The kids loved the idea of a special holiday celebration each day leading up to Christmas, so we put stars next to the ones we liked and have checked them off as we do them. Our top choices included:
- Set up a nativity set and talk about baby Jesus
- Make & decorate Christmas cookies
- Make red & green play dough
- Have hot chocolate and toast before bed
- Perform one random act of kindness
- Listen to Christmas music
- Dance to Christmas music
- Watch a Christmas movie
- Read a Christmas book
- Drive around at night to see Christmas lights in the neighborhood
Little Sister's dairy issue is not what would be commonly referred to as "lactose intolerance". It's more like a pre-anaphalactic reaction to the protein structure resulting from the high-heat pasteurization process in most commercially sold milk products...see what I'm saying...nothing to be trifled with. When she was an infant, her entire face would inflate, her eyes swelling to the point that she couldn't see...and that was second hand dairy, if you catch my meaning (yes, I'm talking about breast feeding). The dairy effect is cumulative, in that if she has a tiny amount by accident, she's usually ok. Two tiny amounts, and she starts to get red around the eyes and mouth, three, and well, it's off to the ER. Strangely, she has no reaction to raw, unpasteurized dairy, but we lack the financial resources to spend $13 on a gallon of milk, not including cow shares and dues, so, we just avoid milk all together for Little Sister, and do rice milk or coconut milk instead wherever possible.
In addition to the dairy problem, I'm not all that nuts about hot cocoa, but my darling Boy reminded me that this time of year is not all about me. He was strongly in favor of the "Have hot chocolate and toast" suggestion, so I finally agreed to look in to it.
I started my search in the grocery store where I read the ingredients on several boxes of commercially sold hot chocolate mix. Yuck. In addition to containing milk or milk products, most of them are also loaded with a long list of ingredients that we generally try to stay away from. So I hit the internet. After finding many recipes that made batches for a dozen or more people (do people have hot cocoa parties, or own chalets in the Alps where cocoa is required by law, or what?), I finally came across a recipe for creamy vegan hot cocoa, which appealed both because it used ingredients I readily had on hand, and it made just one cup. By making it in one-cup batches, I could make Little Sister her dairy-free version, and the rest of us could enjoy our creamy dairy filled recipe. I altered it as follows:
No Dairy Necessary Hot Cocoa3 Tbsp sugar
3 Tbsp rice milk, coconut milk, almond milk, or cow's milk (Why shouldn't I use soy milk?)

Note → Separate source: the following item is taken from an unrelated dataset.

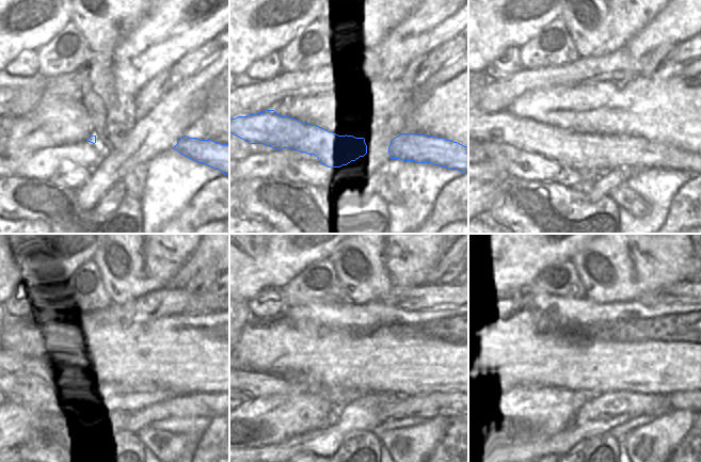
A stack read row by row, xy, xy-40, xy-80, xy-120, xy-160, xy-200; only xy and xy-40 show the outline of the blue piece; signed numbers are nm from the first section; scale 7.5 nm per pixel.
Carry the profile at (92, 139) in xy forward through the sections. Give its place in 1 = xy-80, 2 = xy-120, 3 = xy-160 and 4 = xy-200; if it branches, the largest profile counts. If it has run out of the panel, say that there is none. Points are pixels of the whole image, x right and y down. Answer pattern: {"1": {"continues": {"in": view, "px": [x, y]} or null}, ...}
{"1": {"continues": {"in": "xy-80", "px": [573, 150]}}, "2": {"continues": {"in": "xy-120", "px": [156, 402]}}, "3": {"continues": {"in": "xy-160", "px": [439, 404]}}, "4": {"continues": {"in": "xy-200", "px": [680, 400]}}}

4 1/2 tsp unsweetened cocoa
Splash of vanilla extract (I used about 1/4 tsp)
Tiny pinch of salt
1 cup boiling water
Combine sugar, milk, cocoa, vanilla, and salt in a large mug. Pour in boiling water into mug and stir until dry ingredients dissolve. Top with mini marshmallows, and/or whipped cream (for dairy friendly consumers). Ok, I know marshmallows aren't exactly health food, but really, sometimes sacrifices must be made in favor of fun.
To me, hot chocolate is painfully sweet and this recipe is no exception, however, the flavor of this cocoa was wonderful and it was indeed creamy, as advertised. The kids got their fix of chocolate and sugar, and felt like mini-grown ups with their coffee mugs and toast. Overall, the chocolate coated smiles made it worth every minute of the resulting sugar high.